### Your goal
Among the entries below, one line contains "393 370 10.07" and another contains "204 196 7581". Transcribe those two lines and every line between them, exactly.

### Records
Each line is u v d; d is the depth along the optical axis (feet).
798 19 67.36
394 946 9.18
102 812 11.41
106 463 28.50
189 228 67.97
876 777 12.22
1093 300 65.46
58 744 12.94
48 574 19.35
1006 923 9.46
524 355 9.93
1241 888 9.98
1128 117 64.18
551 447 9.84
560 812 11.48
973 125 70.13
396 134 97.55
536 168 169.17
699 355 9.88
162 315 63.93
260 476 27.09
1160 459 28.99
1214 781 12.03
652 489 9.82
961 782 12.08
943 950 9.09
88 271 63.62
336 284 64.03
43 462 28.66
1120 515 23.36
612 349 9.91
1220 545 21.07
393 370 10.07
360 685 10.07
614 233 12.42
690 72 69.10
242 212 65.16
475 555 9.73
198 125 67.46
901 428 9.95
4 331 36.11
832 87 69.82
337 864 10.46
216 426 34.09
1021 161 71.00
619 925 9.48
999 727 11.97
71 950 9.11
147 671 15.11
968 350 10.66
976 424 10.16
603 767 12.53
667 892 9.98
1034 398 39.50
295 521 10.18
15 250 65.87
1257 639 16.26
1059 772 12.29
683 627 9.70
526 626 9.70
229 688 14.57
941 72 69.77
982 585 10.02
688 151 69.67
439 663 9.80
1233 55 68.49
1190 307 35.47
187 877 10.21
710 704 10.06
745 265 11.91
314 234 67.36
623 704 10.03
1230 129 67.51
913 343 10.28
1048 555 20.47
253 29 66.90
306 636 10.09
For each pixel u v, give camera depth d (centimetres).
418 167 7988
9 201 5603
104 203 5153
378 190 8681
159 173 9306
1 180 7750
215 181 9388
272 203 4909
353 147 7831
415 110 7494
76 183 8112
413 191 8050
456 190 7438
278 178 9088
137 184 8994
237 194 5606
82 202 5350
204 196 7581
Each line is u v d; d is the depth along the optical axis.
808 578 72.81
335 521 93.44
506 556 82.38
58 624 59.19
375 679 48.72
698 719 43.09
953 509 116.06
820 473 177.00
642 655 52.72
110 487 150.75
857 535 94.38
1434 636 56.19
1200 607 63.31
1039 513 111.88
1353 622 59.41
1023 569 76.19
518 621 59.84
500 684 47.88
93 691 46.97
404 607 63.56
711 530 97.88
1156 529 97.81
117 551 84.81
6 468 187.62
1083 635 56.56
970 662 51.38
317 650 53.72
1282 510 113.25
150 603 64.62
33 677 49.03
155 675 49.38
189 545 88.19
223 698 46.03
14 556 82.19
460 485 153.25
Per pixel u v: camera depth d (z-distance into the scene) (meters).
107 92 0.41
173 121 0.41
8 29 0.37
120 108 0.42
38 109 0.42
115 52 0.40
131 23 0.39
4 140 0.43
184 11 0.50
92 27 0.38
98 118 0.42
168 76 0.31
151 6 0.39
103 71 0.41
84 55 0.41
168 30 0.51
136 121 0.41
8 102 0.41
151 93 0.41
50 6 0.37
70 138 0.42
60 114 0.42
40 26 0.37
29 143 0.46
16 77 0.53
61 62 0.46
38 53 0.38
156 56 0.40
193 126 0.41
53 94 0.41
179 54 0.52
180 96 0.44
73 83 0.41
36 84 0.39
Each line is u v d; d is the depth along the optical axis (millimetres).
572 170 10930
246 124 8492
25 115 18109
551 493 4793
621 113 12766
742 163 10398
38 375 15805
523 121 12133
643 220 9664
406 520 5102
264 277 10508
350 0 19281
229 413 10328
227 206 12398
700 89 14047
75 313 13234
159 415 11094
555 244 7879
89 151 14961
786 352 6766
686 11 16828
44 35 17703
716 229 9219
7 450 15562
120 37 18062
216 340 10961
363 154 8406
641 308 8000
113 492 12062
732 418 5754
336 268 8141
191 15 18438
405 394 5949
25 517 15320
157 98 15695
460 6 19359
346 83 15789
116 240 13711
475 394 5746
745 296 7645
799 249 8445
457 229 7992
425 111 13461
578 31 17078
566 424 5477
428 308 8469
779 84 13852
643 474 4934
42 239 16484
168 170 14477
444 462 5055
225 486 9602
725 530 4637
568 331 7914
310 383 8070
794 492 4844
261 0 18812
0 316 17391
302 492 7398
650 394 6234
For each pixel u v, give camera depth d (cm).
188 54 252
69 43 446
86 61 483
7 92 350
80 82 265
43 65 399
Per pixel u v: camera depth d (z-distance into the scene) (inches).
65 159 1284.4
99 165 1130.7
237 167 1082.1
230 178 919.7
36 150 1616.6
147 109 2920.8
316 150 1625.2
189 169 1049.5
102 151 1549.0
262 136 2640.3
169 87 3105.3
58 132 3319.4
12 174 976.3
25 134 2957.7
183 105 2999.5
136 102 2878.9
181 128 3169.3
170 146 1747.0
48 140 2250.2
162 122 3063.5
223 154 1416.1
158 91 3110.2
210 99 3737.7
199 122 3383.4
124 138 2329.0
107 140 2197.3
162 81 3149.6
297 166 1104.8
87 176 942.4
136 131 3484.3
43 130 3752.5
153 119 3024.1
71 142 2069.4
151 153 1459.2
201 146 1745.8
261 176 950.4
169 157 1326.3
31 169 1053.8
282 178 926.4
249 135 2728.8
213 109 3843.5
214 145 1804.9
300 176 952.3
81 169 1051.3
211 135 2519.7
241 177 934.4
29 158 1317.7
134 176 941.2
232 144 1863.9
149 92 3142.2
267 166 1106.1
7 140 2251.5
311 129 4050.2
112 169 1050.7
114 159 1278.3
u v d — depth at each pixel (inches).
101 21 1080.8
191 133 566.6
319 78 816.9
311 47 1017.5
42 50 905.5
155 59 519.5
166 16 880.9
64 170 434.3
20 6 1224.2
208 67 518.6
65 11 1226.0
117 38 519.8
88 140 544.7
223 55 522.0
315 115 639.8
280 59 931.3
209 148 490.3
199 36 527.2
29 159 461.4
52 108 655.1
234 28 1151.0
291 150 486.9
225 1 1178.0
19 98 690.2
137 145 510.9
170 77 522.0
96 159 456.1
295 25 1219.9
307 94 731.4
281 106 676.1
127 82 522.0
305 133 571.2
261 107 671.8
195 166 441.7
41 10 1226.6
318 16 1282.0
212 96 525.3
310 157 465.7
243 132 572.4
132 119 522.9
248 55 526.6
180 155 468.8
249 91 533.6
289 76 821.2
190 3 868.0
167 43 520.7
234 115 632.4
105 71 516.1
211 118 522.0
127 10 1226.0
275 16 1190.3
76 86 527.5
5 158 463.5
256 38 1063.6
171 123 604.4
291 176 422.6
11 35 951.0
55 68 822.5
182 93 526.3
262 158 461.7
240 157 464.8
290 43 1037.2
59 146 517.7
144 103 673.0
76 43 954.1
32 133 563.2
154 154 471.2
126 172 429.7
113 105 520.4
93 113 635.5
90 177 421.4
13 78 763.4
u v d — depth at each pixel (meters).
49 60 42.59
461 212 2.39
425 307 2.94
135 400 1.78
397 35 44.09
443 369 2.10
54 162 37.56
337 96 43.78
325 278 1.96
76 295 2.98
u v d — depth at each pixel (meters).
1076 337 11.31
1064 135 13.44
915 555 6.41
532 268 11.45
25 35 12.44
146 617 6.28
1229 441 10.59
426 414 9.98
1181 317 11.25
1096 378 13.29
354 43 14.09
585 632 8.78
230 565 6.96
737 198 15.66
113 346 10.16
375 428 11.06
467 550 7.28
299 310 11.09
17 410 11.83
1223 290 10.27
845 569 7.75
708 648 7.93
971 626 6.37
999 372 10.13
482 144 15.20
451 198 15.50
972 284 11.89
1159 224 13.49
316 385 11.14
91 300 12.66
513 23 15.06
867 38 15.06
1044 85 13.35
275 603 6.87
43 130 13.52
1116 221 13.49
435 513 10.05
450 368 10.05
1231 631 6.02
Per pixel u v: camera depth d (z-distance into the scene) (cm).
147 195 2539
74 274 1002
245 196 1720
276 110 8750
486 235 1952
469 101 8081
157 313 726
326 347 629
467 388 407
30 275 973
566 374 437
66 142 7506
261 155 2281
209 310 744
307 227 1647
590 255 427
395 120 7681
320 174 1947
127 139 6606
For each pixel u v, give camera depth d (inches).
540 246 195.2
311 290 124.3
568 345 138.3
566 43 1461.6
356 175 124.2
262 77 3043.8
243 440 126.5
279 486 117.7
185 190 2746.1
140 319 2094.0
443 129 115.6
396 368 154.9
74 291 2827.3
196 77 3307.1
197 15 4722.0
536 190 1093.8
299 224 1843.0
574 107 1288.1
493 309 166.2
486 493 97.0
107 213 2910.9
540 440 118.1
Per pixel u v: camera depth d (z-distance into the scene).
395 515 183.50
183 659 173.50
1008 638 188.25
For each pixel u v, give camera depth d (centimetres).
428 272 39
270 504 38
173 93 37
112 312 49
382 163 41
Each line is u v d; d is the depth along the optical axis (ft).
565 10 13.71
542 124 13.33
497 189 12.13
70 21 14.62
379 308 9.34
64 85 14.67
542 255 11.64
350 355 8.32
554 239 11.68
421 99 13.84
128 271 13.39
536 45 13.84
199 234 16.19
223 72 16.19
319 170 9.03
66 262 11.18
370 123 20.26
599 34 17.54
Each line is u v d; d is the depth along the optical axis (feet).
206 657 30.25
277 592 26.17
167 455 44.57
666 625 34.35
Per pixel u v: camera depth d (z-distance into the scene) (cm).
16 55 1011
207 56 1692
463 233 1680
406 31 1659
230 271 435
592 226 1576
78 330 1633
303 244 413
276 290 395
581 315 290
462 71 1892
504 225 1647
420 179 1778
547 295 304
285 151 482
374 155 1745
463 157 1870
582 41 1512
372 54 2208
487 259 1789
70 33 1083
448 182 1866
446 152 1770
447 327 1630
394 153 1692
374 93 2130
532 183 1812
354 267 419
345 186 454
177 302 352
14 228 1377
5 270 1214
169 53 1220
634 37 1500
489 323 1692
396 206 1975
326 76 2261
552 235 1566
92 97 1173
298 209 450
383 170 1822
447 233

### Response to this task
393 370 10.07
360 685 10.07
614 233 12.42
690 72 69.10
242 212 65.16
475 555 9.73
198 125 67.46
901 428 9.95
4 331 36.11
832 87 69.82
337 864 10.46
216 426 34.09
1021 161 71.00
619 925 9.48
999 727 11.97
71 950 9.11
147 671 15.11
968 350 10.66
976 424 10.16
603 767 12.53
667 892 9.98
1034 398 39.50
295 521 10.18
15 250 65.87
1257 639 16.26
1059 772 12.29
683 627 9.70
526 626 9.70
229 688 14.57
941 72 69.77
982 585 10.02
688 151 69.67
439 663 9.80
1233 55 68.49
1190 307 35.47
187 877 10.21
710 704 10.06
745 265 11.91
314 234 67.36
623 704 10.03
1230 129 67.51
913 343 10.28
1048 555 20.47
253 29 66.90
306 636 10.09
For each pixel u v, give camera depth d (centimetres).
418 167 7988
9 201 5603
104 203 5153
378 190 8681
159 173 9306
1 180 7750
215 181 9388
272 203 4909
353 147 7831
415 110 7494
76 183 8112
413 191 8050
456 190 7438
278 178 9088
137 184 8994
237 194 5606
82 202 5350
204 196 7581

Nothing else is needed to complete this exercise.